[Dataset entries]
-- -- --

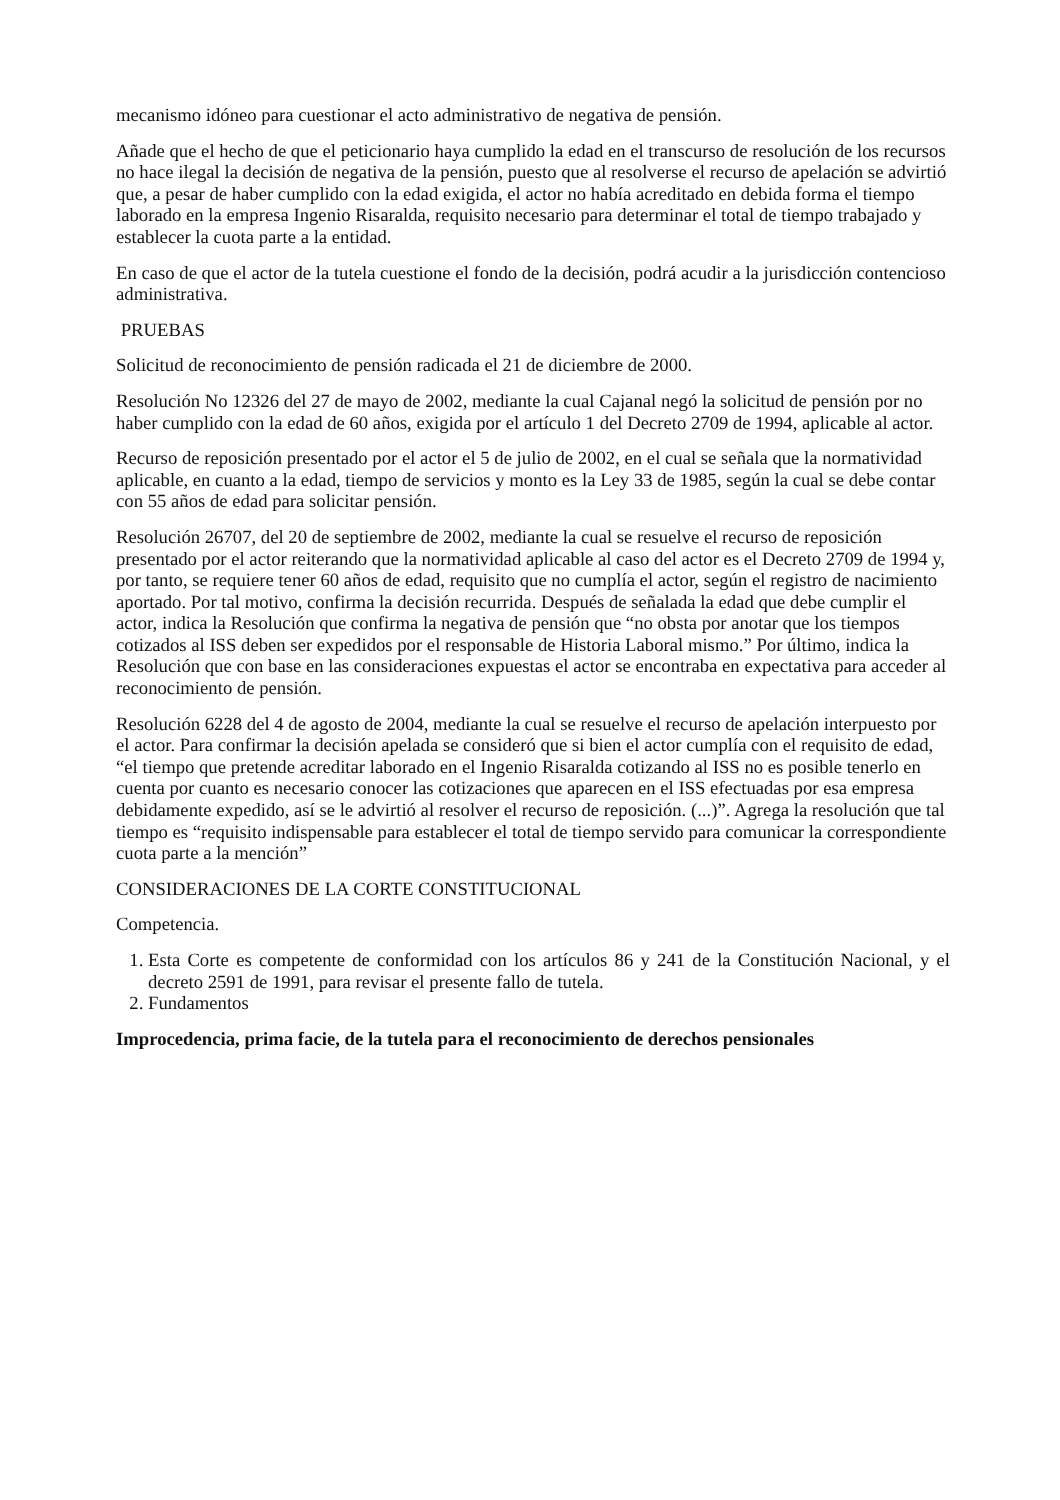mecanismo idóneo para cuestionar el acto administrativo de negativa de pensión.
Añade que el hecho de que el peticionario haya cumplido la edad en el transcurso de resolución de los recursos no hace ilegal la decisión de negativa de la pensión, puesto que al resolverse el recurso de apelación se advirtió que, a pesar de haber cumplido con la edad exigida, el actor no había acreditado en debida forma el tiempo laborado en la empresa Ingenio Risaralda, requisito necesario para determinar el total de tiempo trabajado y establecer la cuota parte a la entidad.
En caso de que el actor de la tutela cuestione el fondo de la decisión, podrá acudir a la jurisdicción contencioso administrativa.
PRUEBAS
Solicitud de reconocimiento de pensión radicada el 21 de diciembre de 2000.
Resolución No 12326 del 27 de mayo de 2002, mediante la cual Cajanal negó la solicitud de pensión por no haber cumplido con la edad de 60 años, exigida por el artículo 1 del Decreto 2709 de 1994, aplicable al actor.
Recurso de reposición presentado por el actor el 5 de julio de 2002, en el cual se señala que la normatividad aplicable, en cuanto a la edad, tiempo de servicios y monto es la Ley 33 de 1985, según la cual se debe contar con 55 años de edad para solicitar pensión.
Resolución 26707, del 20 de septiembre de 2002, mediante la cual se resuelve el recurso de reposición presentado por el actor reiterando que la normatividad aplicable al caso del actor es el Decreto 2709 de 1994 y, por tanto, se requiere tener 60 años de edad, requisito que no cumplía el actor, según el registro de nacimiento aportado. Por tal motivo, confirma la decisión recurrida. Después de señalada la edad que debe cumplir el actor, indica la Resolución que confirma la negativa de pensión que “no obsta por anotar que los tiempos cotizados al ISS deben ser expedidos por el responsable de Historia Laboral mismo.” Por último, indica la Resolución que con base en las consideraciones expuestas el actor se encontraba en expectativa para acceder al reconocimiento de pensión.
Resolución 6228 del 4 de agosto de 2004, mediante la cual se resuelve el recurso de apelación interpuesto por el actor. Para confirmar la decisión apelada se consideró que si bien el actor cumplía con el requisito de edad, “el tiempo que pretende acreditar laborado en el Ingenio Risaralda cotizando al ISS no es posible tenerlo en cuenta por cuanto es necesario conocer las cotizaciones que aparecen en el ISS efectuadas por esa empresa debidamente expedido, así se le advirtió al resolver el recurso de reposición. (...)”. Agrega la resolución que tal tiempo es “requisito indispensable para establecer el total de tiempo servido para comunicar la correspondiente cuota parte a la mención”
CONSIDERACIONES DE LA CORTE CONSTITUCIONAL
Competencia.
1. Esta Corte es competente de conformidad con los artículos 86 y 241 de la Constitución Nacional, y el decreto 2591 de 1991, para revisar el presente fallo de tutela.
2. Fundamentos
Improcedencia, prima facie, de la tutela para el reconocimiento de derechos pensionales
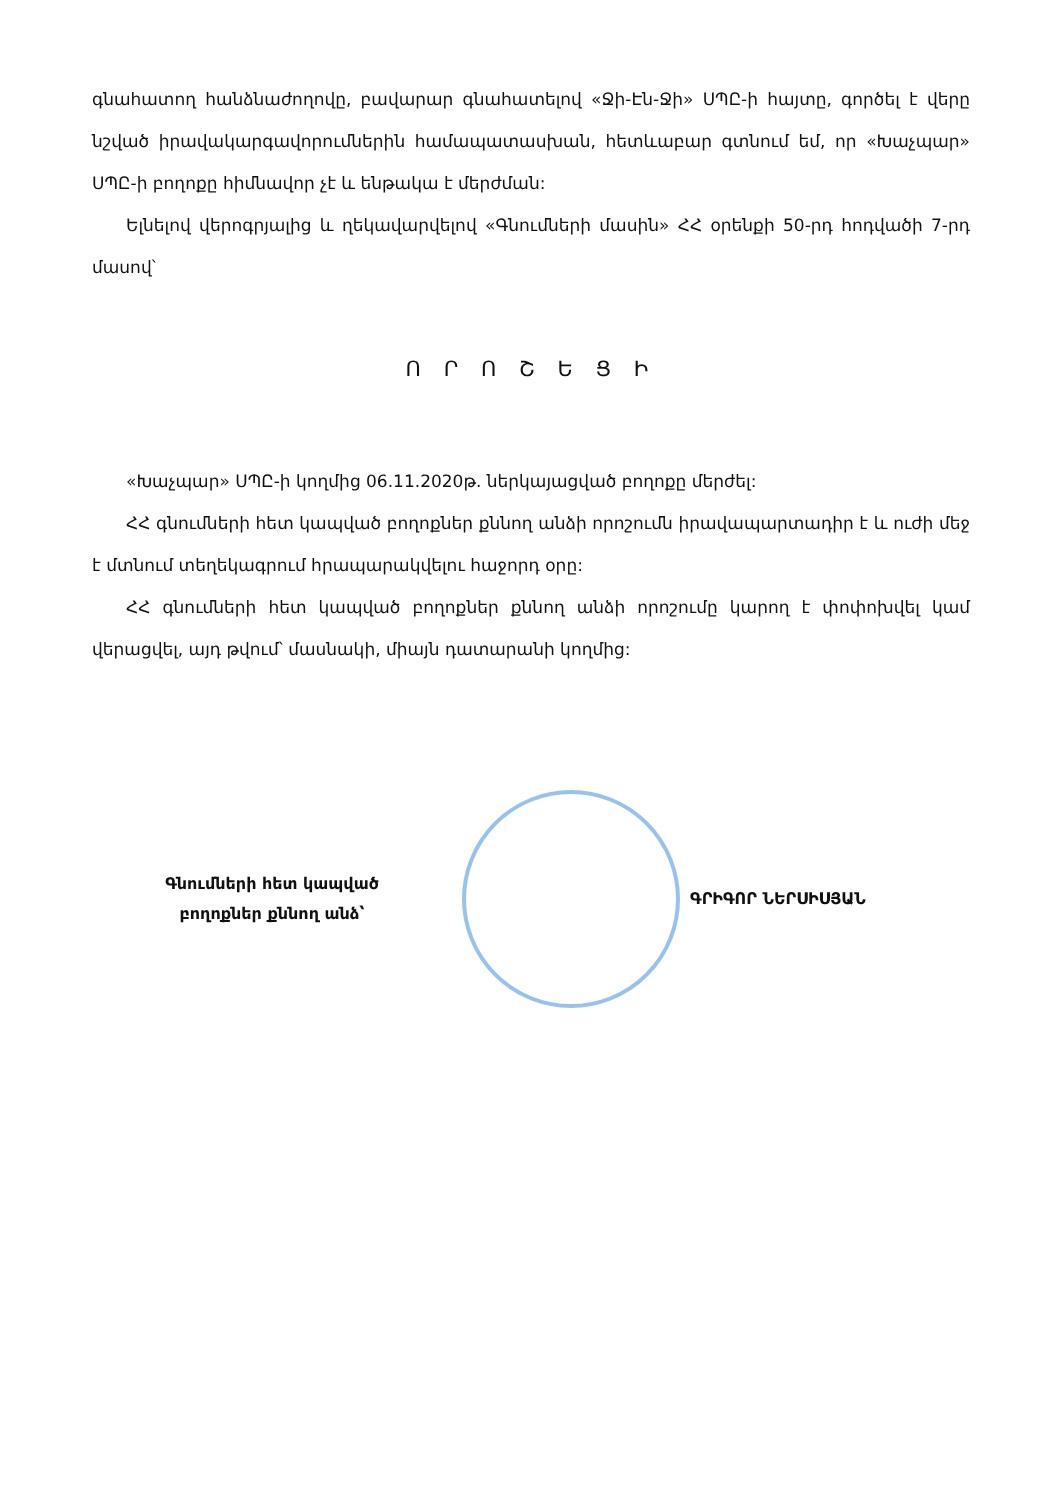գնահատող հանձնաժողովը, բավարար գնահատելով «Ջի-Էն-Ջի» ՍՊԸ-ի հայտը, գործել է վերը նշված իրավակարգավորումներին համապատասխան, հետևաբար գտնում եմ, որ «Խաչպար» ՍՊԸ-ի բողոքը հիմնավոր չէ և ենթակա է մերժման:
Ելնելով վերոգրյալից և ղեկավարվելով «Գնումների մասին» ՀՀ օրենքի 50-րդ հոդվածի 7-րդ մասով՝
Ո Ր Ո Շ Ե Ց Ի
«Խաչպար» ՍՊԸ-ի կողմից 06.11.2020թ. ներկայացված բողոքը մերժել:
ՀՀ գնումների հետ կապված բողոքներ քննող անձի որոշումն իրավապարտադիր է և ուժի մեջ է մտնում տեղեկագրում հրապարակվելու հաջորդ օրը:
ՀՀ գնումների հետ կապված բողոքներ քննող անձի որոշումը կարող է փոփոխվել կամ վերացվել, այդ թվում՝ մասնակի, միայն դատարանի կողմից:
Գնումների հետ կապված
բողոքներ քննող անձ՝
ԳՐԻԳՈՐ ՆԵՐՍԻՍՅԱՆ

-- -- --

[What you are asked to do]
Give again, word for word, only the lines that run from the top of the data above through the line with "Resolución No 12326". Drop the pictures.

[Output below]
mecanismo idóneo para cuestionar el acto administrativo de negativa de pensión.
Añade que el hecho de que el peticionario haya cumplido la edad en el transcurso de resolución de los recursos no hace ilegal la decisión de negativa de la pensión, puesto que al resolverse el recurso de apelación se advirtió que, a pesar de haber cumplido con la edad exigida, el actor no había acreditado en debida forma el tiempo laborado en la empresa Ingenio Risaralda, requisito necesario para determinar el total de tiempo trabajado y establecer la cuota parte a la entidad.
En caso de que el actor de la tutela cuestione el fondo de la decisión, podrá acudir a la jurisdicción contencioso administrativa.
PRUEBAS
Solicitud de reconocimiento de pensión radicada el 21 de diciembre de 2000.
Resolución No 12326 del 27 de mayo de 2002, mediante la cual Cajanal negó la solicitud de pensión por no haber cumplido con la edad de 60 años, exigida por el artículo 1 del Decreto 2709 de 1994, aplicable al actor.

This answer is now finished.